С тех пор все подобные ситуации я сразу делю на две категории. Первая - это когда я сразу посылаю на хер, если баба не хочет делать так, как я хочу, чтобы она сделала. И вторая - когда я делаю тактическое отступление, выжидаю более подходящие условия для нападения и наношу разрушительный удар. В конце концов, все эти маневры вносят хоть какое-то разнообразие в мою скучную жизнь.
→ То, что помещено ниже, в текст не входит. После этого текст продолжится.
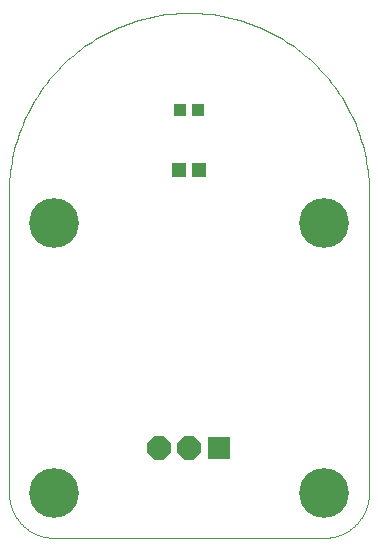
<source format=gts>
G75*
%MOIN*%
%OFA0B0*%
%FSLAX25Y25*%
%IPPOS*%
%LPD*%
%AMOC8*
5,1,8,0,0,1.08239X$1,22.5*
%
%ADD10R,0.05131X0.04737*%
%ADD11R,0.03950X0.03950*%
%ADD12C,0.16611*%
%ADD13C,0.00000*%
%ADD14OC8,0.07800*%
%ADD15R,0.07800X0.07800*%
D10*
X0058154Y0124000D03*
X0064846Y0124000D03*
D11*
X0064453Y0144000D03*
X0058547Y0144000D03*
D12*
X0016500Y0106500D03*
X0016500Y0016500D03*
X0106500Y0016500D03*
X0106500Y0106500D03*
D13*
X0001500Y0116500D02*
X0001500Y0016500D01*
X0001504Y0016138D01*
X0001518Y0015775D01*
X0001539Y0015413D01*
X0001570Y0015052D01*
X0001609Y0014692D01*
X0001657Y0014333D01*
X0001714Y0013975D01*
X0001779Y0013618D01*
X0001853Y0013263D01*
X0001936Y0012910D01*
X0002027Y0012559D01*
X0002126Y0012211D01*
X0002234Y0011865D01*
X0002350Y0011521D01*
X0002475Y0011181D01*
X0002607Y0010844D01*
X0002748Y0010510D01*
X0002897Y0010179D01*
X0003054Y0009852D01*
X0003218Y0009529D01*
X0003390Y0009210D01*
X0003570Y0008896D01*
X0003758Y0008585D01*
X0003953Y0008280D01*
X0004155Y0007979D01*
X0004365Y0007683D01*
X0004581Y0007393D01*
X0004805Y0007107D01*
X0005035Y0006827D01*
X0005272Y0006553D01*
X0005516Y0006285D01*
X0005766Y0006022D01*
X0006022Y0005766D01*
X0006285Y0005516D01*
X0006553Y0005272D01*
X0006827Y0005035D01*
X0007107Y0004805D01*
X0007393Y0004581D01*
X0007683Y0004365D01*
X0007979Y0004155D01*
X0008280Y0003953D01*
X0008585Y0003758D01*
X0008896Y0003570D01*
X0009210Y0003390D01*
X0009529Y0003218D01*
X0009852Y0003054D01*
X0010179Y0002897D01*
X0010510Y0002748D01*
X0010844Y0002607D01*
X0011181Y0002475D01*
X0011521Y0002350D01*
X0011865Y0002234D01*
X0012211Y0002126D01*
X0012559Y0002027D01*
X0012910Y0001936D01*
X0013263Y0001853D01*
X0013618Y0001779D01*
X0013975Y0001714D01*
X0014333Y0001657D01*
X0014692Y0001609D01*
X0015052Y0001570D01*
X0015413Y0001539D01*
X0015775Y0001518D01*
X0016138Y0001504D01*
X0016500Y0001500D01*
X0106500Y0001500D01*
X0106862Y0001504D01*
X0107225Y0001518D01*
X0107587Y0001539D01*
X0107948Y0001570D01*
X0108308Y0001609D01*
X0108667Y0001657D01*
X0109025Y0001714D01*
X0109382Y0001779D01*
X0109737Y0001853D01*
X0110090Y0001936D01*
X0110441Y0002027D01*
X0110789Y0002126D01*
X0111135Y0002234D01*
X0111479Y0002350D01*
X0111819Y0002475D01*
X0112156Y0002607D01*
X0112490Y0002748D01*
X0112821Y0002897D01*
X0113148Y0003054D01*
X0113471Y0003218D01*
X0113790Y0003390D01*
X0114104Y0003570D01*
X0114415Y0003758D01*
X0114720Y0003953D01*
X0115021Y0004155D01*
X0115317Y0004365D01*
X0115607Y0004581D01*
X0115893Y0004805D01*
X0116173Y0005035D01*
X0116447Y0005272D01*
X0116715Y0005516D01*
X0116978Y0005766D01*
X0117234Y0006022D01*
X0117484Y0006285D01*
X0117728Y0006553D01*
X0117965Y0006827D01*
X0118195Y0007107D01*
X0118419Y0007393D01*
X0118635Y0007683D01*
X0118845Y0007979D01*
X0119047Y0008280D01*
X0119242Y0008585D01*
X0119430Y0008896D01*
X0119610Y0009210D01*
X0119782Y0009529D01*
X0119946Y0009852D01*
X0120103Y0010179D01*
X0120252Y0010510D01*
X0120393Y0010844D01*
X0120525Y0011181D01*
X0120650Y0011521D01*
X0120766Y0011865D01*
X0120874Y0012211D01*
X0120973Y0012559D01*
X0121064Y0012910D01*
X0121147Y0013263D01*
X0121221Y0013618D01*
X0121286Y0013975D01*
X0121343Y0014333D01*
X0121391Y0014692D01*
X0121430Y0015052D01*
X0121461Y0015413D01*
X0121482Y0015775D01*
X0121496Y0016138D01*
X0121500Y0016500D01*
X0121500Y0116500D01*
X0121482Y0117961D01*
X0121429Y0119421D01*
X0121340Y0120880D01*
X0121216Y0122336D01*
X0121056Y0123788D01*
X0120861Y0125236D01*
X0120630Y0126679D01*
X0120365Y0128116D01*
X0120065Y0129546D01*
X0119730Y0130968D01*
X0119360Y0132382D01*
X0118956Y0133786D01*
X0118518Y0135180D01*
X0118046Y0136563D01*
X0117541Y0137934D01*
X0117002Y0139292D01*
X0116431Y0140637D01*
X0115827Y0141967D01*
X0115191Y0143283D01*
X0114523Y0144582D01*
X0113823Y0145865D01*
X0113092Y0147130D01*
X0112331Y0148378D01*
X0111540Y0149606D01*
X0110719Y0150815D01*
X0109869Y0152003D01*
X0108990Y0153170D01*
X0108083Y0154316D01*
X0107148Y0155439D01*
X0106186Y0156539D01*
X0105198Y0157615D01*
X0104184Y0158667D01*
X0103144Y0159694D01*
X0102080Y0160695D01*
X0100992Y0161671D01*
X0099880Y0162619D01*
X0098746Y0163540D01*
X0097589Y0164433D01*
X0096412Y0165297D01*
X0095213Y0166133D01*
X0093994Y0166939D01*
X0092756Y0167716D01*
X0091500Y0168462D01*
X0090226Y0169177D01*
X0088935Y0169861D01*
X0087627Y0170513D01*
X0086304Y0171133D01*
X0084966Y0171721D01*
X0083615Y0172276D01*
X0082250Y0172798D01*
X0080873Y0173286D01*
X0079484Y0173741D01*
X0078085Y0174162D01*
X0076676Y0174549D01*
X0075258Y0174901D01*
X0073832Y0175219D01*
X0072398Y0175502D01*
X0070958Y0175750D01*
X0069513Y0175963D01*
X0068062Y0176140D01*
X0066608Y0176282D01*
X0065151Y0176389D01*
X0063691Y0176460D01*
X0062231Y0176496D01*
X0060769Y0176496D01*
X0059309Y0176460D01*
X0057849Y0176389D01*
X0056392Y0176282D01*
X0054938Y0176140D01*
X0053487Y0175963D01*
X0052042Y0175750D01*
X0050602Y0175502D01*
X0049168Y0175219D01*
X0047742Y0174901D01*
X0046324Y0174549D01*
X0044915Y0174162D01*
X0043516Y0173741D01*
X0042127Y0173286D01*
X0040750Y0172798D01*
X0039385Y0172276D01*
X0038034Y0171721D01*
X0036696Y0171133D01*
X0035373Y0170513D01*
X0034065Y0169861D01*
X0032774Y0169177D01*
X0031500Y0168462D01*
X0030244Y0167716D01*
X0029006Y0166939D01*
X0027787Y0166133D01*
X0026588Y0165297D01*
X0025411Y0164433D01*
X0024254Y0163540D01*
X0023120Y0162619D01*
X0022008Y0161671D01*
X0020920Y0160695D01*
X0019856Y0159694D01*
X0018816Y0158667D01*
X0017802Y0157615D01*
X0016814Y0156539D01*
X0015852Y0155439D01*
X0014917Y0154316D01*
X0014010Y0153170D01*
X0013131Y0152003D01*
X0012281Y0150815D01*
X0011460Y0149606D01*
X0010669Y0148378D01*
X0009908Y0147130D01*
X0009177Y0145865D01*
X0008477Y0144582D01*
X0007809Y0143283D01*
X0007173Y0141967D01*
X0006569Y0140637D01*
X0005998Y0139292D01*
X0005459Y0137934D01*
X0004954Y0136563D01*
X0004482Y0135180D01*
X0004044Y0133786D01*
X0003640Y0132382D01*
X0003270Y0130968D01*
X0002935Y0129546D01*
X0002635Y0128116D01*
X0002370Y0126679D01*
X0002139Y0125236D01*
X0001944Y0123788D01*
X0001784Y0122336D01*
X0001660Y0120880D01*
X0001571Y0119421D01*
X0001518Y0117961D01*
X0001500Y0116500D01*
D14*
X0051500Y0031500D03*
X0061500Y0031500D03*
D15*
X0071500Y0031500D03*
M02*

</source>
— Все, ушел, увидимся после твоего триумфа, - улыбаюсь Нике, разворачиваюсь и просто ухожу, под беззвучный «аккомпанемент» въедливых женских взглядов.
Ох уж эта женская зависть. Хорошо, что до начала постановки остается совсем немного, а то бы все эти «подружки» набросились на мою девочку и хрен бы слезли с нее, пока она не рассказала, что это был за мужик.
Правда, есть во всей этой шалости один минус – Дюймовочка может разнервничаться еще сильнее. Как-то я об этом не подумал заранее.
Но, судя по тому, какой она вскоре появляется на сцене, с нервами там все в порядке.
Я ни разу не ценитель и не знаток балета. Мой предел – отрывки «Лебединого озера» по телевизору, а воспоминаний о посещении балета в детстве не осталось вообще. Но за Никой мне реально хочется наблюдать. Она не играет и не танцует, она живет на сцене. Нет больше неуверенной в себе маленькой веснушки, которая мокнет под дождем без зонта. Нет больше зажатой смущающейся девочки, которая едва удерживает большой букет. Есть сгусток энергии, которую этот человечек дарит всему залу.
Если сказать кратко: она охуенна.
И когда под конец представления слышу рядом восхищенные «браво!», то точно знаю – это никакой не сраной приме. Это моей девочке!
Во время антракта я сбегал в машину и забрал второй букет, потому, когда труппа откланивается и приходит время благодарности, то я уже у сцены. И смотрю только на мою Дюймовочку. Наверное, это видно и с ее стороны, потому что ее даже подталкивают в спину, поточу что сама выйти не решается.
— Ты порвала их всех! – единственное, что успеваю сказать, потому что рядом и за мной уже куча других желающих отдать артистам цветы. Толкаются, тянутся вперед со своими вениками.
Выбираюсь из всей этой кучи, но не ухожу до последнего.
Моя Дюймовочка крутая. Реально крутая. И здесь и сейчас она счастлива. Сцена – это, определенно, ее.
Когда позже ожидаю ее с того самого служебного хода, то замечаю трущихся возле двери чуваков. Их пятеро – и в руках каждого фотоаппарат с огромным объективном. Не подхожу к ним. Интересно, кого они выжидают.
Репортеры оживают и точно гиены набрасываются на девчонок, который спустя время выходят на улицу. Ага, нет, все им не нужны. Все их внимание, все вопросы и вспышки камер направлены только на одну.
Дюймовочка шарахается от бестактного напора, но в одиночку не в силах противостоять профессионалам словесного прессинга. Она пытается отступить, спрятаться обратно, но ее уже окружают. Подружки же, как и следовало ожидать, топчутся, оттесненные, в стороне.
Она уже видит, когда я приближаюсь – и тут же меняется, перестает сутулиться и загораживаться от вспышек руками. Ника не смотрит на репортеров, наши взгляды пересеклись и я замечаю в ее глазах немой отчаянный призыв о помощи.
— Ты мое солнышко, – говорю максимально нежно, загораживая ее от вспышек и пристального внимания.
— Спасибо, - неуверенно улыбается она.